= PROBLEM =
Please take the records that follow and repeat exactly the lines starting with the line with "tilt_deg: -1.9" and going on through the line with "f_number: 2.4".

Data extracted from a collection:

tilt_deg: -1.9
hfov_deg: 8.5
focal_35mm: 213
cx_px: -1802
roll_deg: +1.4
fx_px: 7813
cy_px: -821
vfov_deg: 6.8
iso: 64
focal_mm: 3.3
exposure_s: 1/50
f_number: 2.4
==
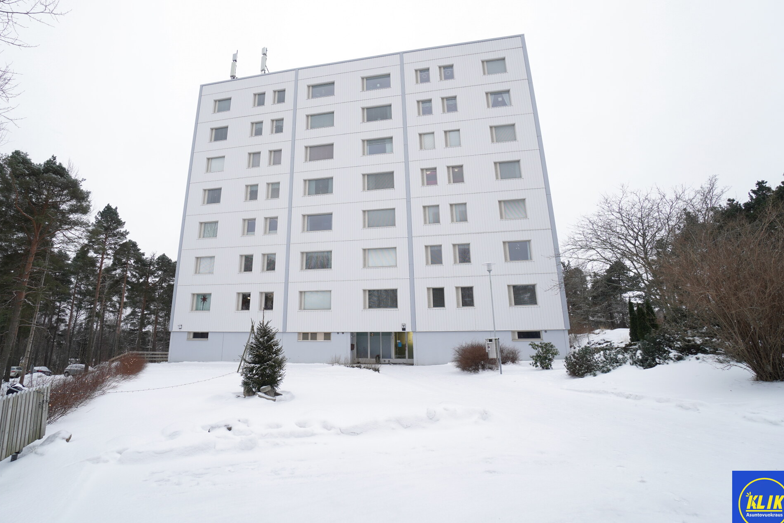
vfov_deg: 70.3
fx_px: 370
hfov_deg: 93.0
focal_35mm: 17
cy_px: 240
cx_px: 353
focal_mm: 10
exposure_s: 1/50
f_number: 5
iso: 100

= SOLUTION TO THE EXERCISE =
tilt_deg: -1.9
hfov_deg: 8.5
focal_35mm: 213
cx_px: -1802
roll_deg: +1.4
fx_px: 7813
cy_px: -821
vfov_deg: 6.8
iso: 64
focal_mm: 3.3
exposure_s: 1/50
f_number: 2.4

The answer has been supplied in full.